Note how deeply intertwined a content audit is with a content strategy. Don’t have a content strategy? You need one to ensure consistency in your content, meet your goals, track your performance, and stay organized.
Strategy is often what determines the difference between winning and losing content endeavors. 62% of the most successful content marketers have one, and it helps them reach major brand goals that lead to success.

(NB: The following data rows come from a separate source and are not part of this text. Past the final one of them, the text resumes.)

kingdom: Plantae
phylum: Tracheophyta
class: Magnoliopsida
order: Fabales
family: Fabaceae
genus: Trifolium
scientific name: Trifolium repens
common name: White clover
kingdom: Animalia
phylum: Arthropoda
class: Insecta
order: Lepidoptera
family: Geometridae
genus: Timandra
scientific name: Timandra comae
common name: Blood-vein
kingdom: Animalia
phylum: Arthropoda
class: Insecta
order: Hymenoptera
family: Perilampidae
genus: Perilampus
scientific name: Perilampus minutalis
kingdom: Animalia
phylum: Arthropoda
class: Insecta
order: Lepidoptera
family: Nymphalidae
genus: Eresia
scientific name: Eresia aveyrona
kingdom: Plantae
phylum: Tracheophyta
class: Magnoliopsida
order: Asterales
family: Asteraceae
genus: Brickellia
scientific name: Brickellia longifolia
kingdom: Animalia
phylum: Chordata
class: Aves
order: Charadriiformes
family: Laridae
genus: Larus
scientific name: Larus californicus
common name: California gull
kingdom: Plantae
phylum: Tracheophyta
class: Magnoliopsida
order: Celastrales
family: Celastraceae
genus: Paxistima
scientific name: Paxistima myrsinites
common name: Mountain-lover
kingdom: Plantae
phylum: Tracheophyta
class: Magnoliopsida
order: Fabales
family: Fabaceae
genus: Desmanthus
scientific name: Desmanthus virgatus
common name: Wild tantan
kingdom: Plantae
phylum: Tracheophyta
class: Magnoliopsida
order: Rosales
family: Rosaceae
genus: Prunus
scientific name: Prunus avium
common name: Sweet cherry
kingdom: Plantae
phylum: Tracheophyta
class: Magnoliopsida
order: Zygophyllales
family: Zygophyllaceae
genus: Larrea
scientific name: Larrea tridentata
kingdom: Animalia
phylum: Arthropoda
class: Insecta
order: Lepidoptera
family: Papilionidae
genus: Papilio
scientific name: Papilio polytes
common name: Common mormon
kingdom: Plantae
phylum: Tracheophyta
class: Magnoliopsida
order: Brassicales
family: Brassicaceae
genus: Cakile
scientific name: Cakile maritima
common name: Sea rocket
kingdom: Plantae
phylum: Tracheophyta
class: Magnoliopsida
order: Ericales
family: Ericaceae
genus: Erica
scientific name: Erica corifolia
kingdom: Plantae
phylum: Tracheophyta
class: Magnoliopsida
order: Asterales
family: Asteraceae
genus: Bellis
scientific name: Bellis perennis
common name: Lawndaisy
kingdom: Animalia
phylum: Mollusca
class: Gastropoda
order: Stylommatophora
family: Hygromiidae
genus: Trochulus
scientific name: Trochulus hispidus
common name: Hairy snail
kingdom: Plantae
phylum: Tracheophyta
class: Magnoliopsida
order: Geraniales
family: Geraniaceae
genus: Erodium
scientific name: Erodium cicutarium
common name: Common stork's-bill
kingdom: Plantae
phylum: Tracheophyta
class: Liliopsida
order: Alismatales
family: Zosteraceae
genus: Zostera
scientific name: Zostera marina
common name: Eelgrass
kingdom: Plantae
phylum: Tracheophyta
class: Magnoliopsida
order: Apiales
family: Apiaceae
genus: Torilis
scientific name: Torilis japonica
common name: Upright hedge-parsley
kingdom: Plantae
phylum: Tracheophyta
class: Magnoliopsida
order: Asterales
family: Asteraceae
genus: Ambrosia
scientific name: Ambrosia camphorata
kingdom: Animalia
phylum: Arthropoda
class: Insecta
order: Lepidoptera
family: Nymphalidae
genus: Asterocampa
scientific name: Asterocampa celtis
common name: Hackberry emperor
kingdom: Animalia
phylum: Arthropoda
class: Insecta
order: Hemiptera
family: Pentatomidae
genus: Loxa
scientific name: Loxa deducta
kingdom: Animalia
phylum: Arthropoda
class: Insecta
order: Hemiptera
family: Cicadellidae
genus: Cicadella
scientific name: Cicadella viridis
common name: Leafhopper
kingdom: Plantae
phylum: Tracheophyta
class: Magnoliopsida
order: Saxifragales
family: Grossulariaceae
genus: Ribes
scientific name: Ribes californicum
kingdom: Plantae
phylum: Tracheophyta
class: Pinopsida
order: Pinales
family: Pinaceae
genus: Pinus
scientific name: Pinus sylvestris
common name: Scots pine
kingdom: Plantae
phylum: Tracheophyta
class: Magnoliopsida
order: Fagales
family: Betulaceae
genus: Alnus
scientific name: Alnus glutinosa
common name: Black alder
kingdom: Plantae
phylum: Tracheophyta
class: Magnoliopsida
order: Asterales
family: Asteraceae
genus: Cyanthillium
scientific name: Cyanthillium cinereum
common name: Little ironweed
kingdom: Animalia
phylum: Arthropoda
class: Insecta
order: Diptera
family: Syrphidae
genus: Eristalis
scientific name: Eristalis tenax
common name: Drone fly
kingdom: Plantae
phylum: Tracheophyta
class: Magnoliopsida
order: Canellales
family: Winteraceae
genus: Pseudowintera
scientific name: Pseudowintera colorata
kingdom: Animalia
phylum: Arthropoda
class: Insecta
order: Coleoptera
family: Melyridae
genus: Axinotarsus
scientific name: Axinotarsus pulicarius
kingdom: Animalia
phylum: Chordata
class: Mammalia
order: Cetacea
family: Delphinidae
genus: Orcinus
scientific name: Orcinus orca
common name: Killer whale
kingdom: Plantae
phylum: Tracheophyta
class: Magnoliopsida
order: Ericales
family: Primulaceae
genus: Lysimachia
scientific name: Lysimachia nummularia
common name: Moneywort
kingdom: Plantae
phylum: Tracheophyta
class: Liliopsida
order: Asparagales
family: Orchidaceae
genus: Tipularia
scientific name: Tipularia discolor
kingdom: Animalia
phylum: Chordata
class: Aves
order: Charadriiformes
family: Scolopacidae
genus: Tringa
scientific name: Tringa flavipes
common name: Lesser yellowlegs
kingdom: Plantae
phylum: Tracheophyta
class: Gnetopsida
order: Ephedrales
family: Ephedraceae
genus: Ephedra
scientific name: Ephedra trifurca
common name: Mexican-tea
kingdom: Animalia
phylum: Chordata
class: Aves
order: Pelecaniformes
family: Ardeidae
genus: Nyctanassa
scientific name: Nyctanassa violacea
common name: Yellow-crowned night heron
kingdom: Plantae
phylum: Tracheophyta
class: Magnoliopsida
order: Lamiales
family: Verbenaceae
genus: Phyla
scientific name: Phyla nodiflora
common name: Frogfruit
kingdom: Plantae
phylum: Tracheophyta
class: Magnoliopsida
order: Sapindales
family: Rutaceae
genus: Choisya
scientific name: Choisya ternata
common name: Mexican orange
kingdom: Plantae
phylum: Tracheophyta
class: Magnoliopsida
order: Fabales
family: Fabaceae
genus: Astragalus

Bottom line: Don’t put the horse before the cart if you don’t have a content strategy (or don’t have one documented) yet. Only do a content audit if you have plans to build one, or you have one in place.
Repeat your content audits regularly for the best results
Once you do a content audit, you never have to do one again. Right?
…Right?
Wrong. Content audits should be repeated at least yearly, if not more often (quarterly is common).
Why? If you’re doing it right, your content ecosystem should be constantly expanding, much like the universe.
Additionally, basic content standards – like the ones Google sets for ranking – are always changing, too. If you aren’t on top of auditing your content and consistently making changes, updates, and tweaks where needed, it will become irrelevant and useless to both consumers and your bottom line.
Best advice?
Create and implement a content strategy. Do regular content audits to ensure all of your pages are consistently working to help you meet your goals. Watch greater success come rolling in.